(A modern variation on the theme of C. S. Calverley’s poem Love)
Celebutantes and heiresses are socially above me,
And yet, Miss Hilton, I confess, I yearn for you to love me.
I've read in Forbes, as well as several Wall Street Journal pieces,
Your riches are compared to those of Solomon and Croesus.
Oh, don't think I'm a shallow sort, just grasping after pelf.
The truth is that I love you, Paris, only for yourself.
I've little to no interest in acquiring worldly goods,
Or living lapped in luxury in ritzy neighbourhoods.
Though blondes have never been my type, not natural or bottle,
And though I prize a girl with brains and you're no Aristotle,
I'm nonetheless as drawn to you as is an ant to honey.
Whatever the attraction is, it's certainly not money.
I'd like to recommend myself as tall and dark and handsome.
(There's no pictorial evidence, so please do not demand some.)

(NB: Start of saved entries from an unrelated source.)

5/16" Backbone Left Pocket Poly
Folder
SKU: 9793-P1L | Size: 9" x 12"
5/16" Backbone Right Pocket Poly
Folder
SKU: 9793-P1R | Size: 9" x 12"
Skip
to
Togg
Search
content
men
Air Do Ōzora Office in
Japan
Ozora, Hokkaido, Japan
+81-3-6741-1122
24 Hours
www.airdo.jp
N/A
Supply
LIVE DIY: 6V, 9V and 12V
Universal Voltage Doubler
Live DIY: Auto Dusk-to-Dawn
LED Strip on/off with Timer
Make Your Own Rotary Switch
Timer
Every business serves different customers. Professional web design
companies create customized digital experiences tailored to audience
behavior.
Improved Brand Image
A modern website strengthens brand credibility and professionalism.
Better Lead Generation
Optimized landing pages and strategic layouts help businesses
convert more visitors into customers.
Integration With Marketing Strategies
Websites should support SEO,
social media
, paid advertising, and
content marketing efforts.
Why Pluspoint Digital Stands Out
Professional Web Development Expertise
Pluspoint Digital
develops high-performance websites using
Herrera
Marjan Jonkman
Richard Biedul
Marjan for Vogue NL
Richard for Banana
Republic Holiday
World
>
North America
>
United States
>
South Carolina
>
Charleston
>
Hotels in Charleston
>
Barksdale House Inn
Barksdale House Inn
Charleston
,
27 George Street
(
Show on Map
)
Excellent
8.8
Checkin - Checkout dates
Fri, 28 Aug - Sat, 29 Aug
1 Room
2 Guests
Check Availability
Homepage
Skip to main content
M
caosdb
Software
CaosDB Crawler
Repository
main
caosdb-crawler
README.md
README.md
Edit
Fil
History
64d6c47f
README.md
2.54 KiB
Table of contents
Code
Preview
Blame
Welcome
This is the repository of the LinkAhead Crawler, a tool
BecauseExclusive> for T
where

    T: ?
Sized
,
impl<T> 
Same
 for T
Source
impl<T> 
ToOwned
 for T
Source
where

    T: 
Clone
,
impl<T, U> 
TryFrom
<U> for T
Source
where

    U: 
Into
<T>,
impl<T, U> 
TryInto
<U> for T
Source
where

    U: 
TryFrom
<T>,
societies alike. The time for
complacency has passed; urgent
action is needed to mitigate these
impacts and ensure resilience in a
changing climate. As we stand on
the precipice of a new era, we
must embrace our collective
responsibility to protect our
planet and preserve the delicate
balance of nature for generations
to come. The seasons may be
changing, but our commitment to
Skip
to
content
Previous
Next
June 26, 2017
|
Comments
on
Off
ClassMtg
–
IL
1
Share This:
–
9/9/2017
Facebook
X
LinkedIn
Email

Despite the booze and cigarettes, I'm relatively healthy,
And you, from all that I've been told, are fabulously wealthy.
Your wealth is of no consequence, an incidental fact.
Why once more did I mention it, a flagrant lapse in tact?
A dearth of rhymes constrains the great poetical vocation
As strictly as that other dearth, financial compensation.
Marry me, Paris Hilton! I'm a good and honest pauper,
Albeit prone to crippling bouts of apathy and torpor,
Which render me a ne'er-do-well, an unproductive slouch,
More vacant than I'm pensive as I lie upon my couch.
Should you refuse to love me, then I don't mind being loathed,
As long as you are open to becoming my betrothed.
Our differences may mend with time, but if irreconcilable,
Petitions for divorce these days are all too simply fileable.
This brings me to my closing point. One matter's left to clean up:
An awkward topic, this, to raise − I mean, of course, a prenup.
Alas, I must inform you that if lawyers are deployed
To bring me paperwork to sign, this offer's null and void.